Sewing Techniques: An Introduction to Construction Skills within the Design Process from “Basics: Fashion Design” series by Bloomsbury,
by Jennifer Prendergast
TT713 .P386 2014
This reads like it’s a textbook for couturiers, but contains only minimal construction or how-to information. Instead, it offers interviews with young (London-based) designers and photographs of their innovative couture work.
In contrast to the books we’ve reviewed above, this appears to be offer instruction setting up of a professional design workroom. The construction included is almost an afterthought, addressing only the barest introduction, like setting in zippers, and basic dart positions.
The book is stronger as an inspirational volume of young of couturiers and their introductions to the business. It’s the photos, mostly runway shots, which are most thought provoking and creatively challenging.
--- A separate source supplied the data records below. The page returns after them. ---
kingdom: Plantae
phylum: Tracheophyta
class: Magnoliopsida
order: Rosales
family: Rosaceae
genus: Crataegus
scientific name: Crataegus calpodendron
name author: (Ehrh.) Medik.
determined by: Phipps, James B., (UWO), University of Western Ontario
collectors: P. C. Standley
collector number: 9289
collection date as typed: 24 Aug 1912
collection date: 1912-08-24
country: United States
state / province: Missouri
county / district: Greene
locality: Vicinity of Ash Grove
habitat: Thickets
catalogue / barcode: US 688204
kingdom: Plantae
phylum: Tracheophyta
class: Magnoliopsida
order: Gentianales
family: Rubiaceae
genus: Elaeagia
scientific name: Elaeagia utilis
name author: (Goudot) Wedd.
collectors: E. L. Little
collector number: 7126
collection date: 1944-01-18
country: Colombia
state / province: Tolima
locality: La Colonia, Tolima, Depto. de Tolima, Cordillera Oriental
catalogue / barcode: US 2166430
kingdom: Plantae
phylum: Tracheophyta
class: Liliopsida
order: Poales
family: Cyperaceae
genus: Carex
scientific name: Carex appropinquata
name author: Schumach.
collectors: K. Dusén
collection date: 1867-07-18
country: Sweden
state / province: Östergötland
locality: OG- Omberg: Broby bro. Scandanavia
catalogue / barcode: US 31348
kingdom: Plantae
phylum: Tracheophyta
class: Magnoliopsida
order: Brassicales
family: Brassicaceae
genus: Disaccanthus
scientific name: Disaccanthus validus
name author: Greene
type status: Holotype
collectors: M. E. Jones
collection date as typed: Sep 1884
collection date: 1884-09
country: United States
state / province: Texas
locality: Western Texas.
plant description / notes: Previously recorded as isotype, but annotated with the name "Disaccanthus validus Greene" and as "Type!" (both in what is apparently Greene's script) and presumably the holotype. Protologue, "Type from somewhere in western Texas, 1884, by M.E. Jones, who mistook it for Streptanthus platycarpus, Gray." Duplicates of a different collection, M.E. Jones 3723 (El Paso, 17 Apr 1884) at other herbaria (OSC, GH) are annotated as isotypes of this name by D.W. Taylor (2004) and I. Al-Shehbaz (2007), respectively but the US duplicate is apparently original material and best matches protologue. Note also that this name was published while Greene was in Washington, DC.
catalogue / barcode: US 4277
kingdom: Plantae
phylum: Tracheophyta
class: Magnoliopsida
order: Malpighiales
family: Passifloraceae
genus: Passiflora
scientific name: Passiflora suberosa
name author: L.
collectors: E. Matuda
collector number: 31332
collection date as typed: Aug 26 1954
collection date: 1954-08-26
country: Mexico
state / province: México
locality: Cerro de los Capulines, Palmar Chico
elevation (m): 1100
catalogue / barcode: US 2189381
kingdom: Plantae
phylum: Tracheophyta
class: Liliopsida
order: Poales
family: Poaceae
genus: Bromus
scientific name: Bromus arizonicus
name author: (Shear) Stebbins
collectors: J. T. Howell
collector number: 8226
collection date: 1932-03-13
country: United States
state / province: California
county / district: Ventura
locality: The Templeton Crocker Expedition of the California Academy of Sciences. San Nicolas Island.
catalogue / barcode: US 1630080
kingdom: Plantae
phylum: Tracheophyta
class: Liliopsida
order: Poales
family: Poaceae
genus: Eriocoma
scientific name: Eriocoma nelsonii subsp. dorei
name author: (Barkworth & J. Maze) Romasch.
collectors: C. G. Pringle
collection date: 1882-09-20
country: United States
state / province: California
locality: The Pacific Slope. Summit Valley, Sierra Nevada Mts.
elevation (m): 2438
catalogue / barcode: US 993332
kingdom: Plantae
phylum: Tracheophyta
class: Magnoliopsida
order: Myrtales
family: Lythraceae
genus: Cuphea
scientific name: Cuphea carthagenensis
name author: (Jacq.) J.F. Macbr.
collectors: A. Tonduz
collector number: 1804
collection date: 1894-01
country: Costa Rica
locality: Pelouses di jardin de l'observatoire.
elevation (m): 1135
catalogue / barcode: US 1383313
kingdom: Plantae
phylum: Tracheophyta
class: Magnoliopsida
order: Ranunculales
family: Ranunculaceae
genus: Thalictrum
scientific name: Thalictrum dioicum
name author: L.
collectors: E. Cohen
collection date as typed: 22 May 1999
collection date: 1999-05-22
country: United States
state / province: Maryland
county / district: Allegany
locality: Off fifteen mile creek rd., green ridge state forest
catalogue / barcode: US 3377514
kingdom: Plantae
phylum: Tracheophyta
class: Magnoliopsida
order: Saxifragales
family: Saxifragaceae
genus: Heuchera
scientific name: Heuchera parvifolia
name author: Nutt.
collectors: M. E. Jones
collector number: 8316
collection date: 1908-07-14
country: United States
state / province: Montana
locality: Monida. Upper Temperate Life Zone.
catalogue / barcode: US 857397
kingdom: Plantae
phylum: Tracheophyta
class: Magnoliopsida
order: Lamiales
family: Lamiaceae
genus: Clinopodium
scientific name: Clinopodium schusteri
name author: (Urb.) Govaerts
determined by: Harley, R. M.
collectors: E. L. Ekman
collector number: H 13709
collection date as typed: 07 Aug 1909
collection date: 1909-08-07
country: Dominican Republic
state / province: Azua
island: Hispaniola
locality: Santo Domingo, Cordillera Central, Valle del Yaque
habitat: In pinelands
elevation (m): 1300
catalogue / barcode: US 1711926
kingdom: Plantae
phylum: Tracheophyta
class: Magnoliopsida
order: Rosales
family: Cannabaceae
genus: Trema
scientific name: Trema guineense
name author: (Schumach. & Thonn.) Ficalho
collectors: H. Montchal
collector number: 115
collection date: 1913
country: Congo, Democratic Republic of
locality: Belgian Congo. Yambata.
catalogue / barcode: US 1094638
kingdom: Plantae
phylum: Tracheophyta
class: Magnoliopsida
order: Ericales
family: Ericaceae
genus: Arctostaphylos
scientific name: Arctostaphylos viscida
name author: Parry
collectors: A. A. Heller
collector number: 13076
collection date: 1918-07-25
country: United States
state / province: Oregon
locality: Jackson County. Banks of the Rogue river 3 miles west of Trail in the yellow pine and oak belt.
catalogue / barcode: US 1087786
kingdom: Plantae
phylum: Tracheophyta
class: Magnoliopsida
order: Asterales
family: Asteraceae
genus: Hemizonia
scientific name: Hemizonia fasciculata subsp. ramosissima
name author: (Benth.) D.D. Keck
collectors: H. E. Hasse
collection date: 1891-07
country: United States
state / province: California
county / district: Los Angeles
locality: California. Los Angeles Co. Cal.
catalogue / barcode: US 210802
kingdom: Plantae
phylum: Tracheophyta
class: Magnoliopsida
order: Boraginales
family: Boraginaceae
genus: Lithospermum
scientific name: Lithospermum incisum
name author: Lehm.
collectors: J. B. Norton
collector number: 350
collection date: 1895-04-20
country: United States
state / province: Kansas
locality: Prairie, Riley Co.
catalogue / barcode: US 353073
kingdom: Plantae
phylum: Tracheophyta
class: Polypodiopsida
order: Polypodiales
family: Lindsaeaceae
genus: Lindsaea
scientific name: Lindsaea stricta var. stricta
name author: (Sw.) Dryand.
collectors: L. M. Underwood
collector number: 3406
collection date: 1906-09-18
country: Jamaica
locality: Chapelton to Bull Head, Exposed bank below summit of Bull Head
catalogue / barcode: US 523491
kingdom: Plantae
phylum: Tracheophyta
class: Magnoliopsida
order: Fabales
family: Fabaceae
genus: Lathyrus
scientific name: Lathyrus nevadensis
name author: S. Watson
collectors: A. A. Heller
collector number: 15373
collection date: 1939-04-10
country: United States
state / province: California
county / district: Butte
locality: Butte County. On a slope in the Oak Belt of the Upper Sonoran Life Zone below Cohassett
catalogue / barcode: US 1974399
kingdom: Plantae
Stitch by Stitch: Learning to Sew, One Project at a Time, by Deborah Moebes
TT705 .M593 2010
This is another book whose attractive design makes its information much easier to get. “Sewing,” writes the author,”when you get right down to it, is just taking the ugly, cut edges of fabric and making them pretty.” Her organization of the lessons is the same: friendly, but no-nonsense. She provides the basics, sometimes unwritten, rules in a friendly and colorful way.
What this author has done best, we think, is to provide a series of simple projects to teach important concepts of machine sewing. In addition, she presents these in clear steps, often explaining things that other books don’t, and in attractive, colorful pages.
By approaching sewing by concepts, not traditional tools, she gets at some really good how-to that could easily be lost in more traditional approaches. Between the text and the projects, this book provides a great starting place for someone new to the sewing machine universe.
The book’s layout, with flowery typefaces and small boxes for special info, may look dated in 20 years or more. But it’s such a solid introduction to the art that I will probably hand it to the next person who wants sewing lessons from me.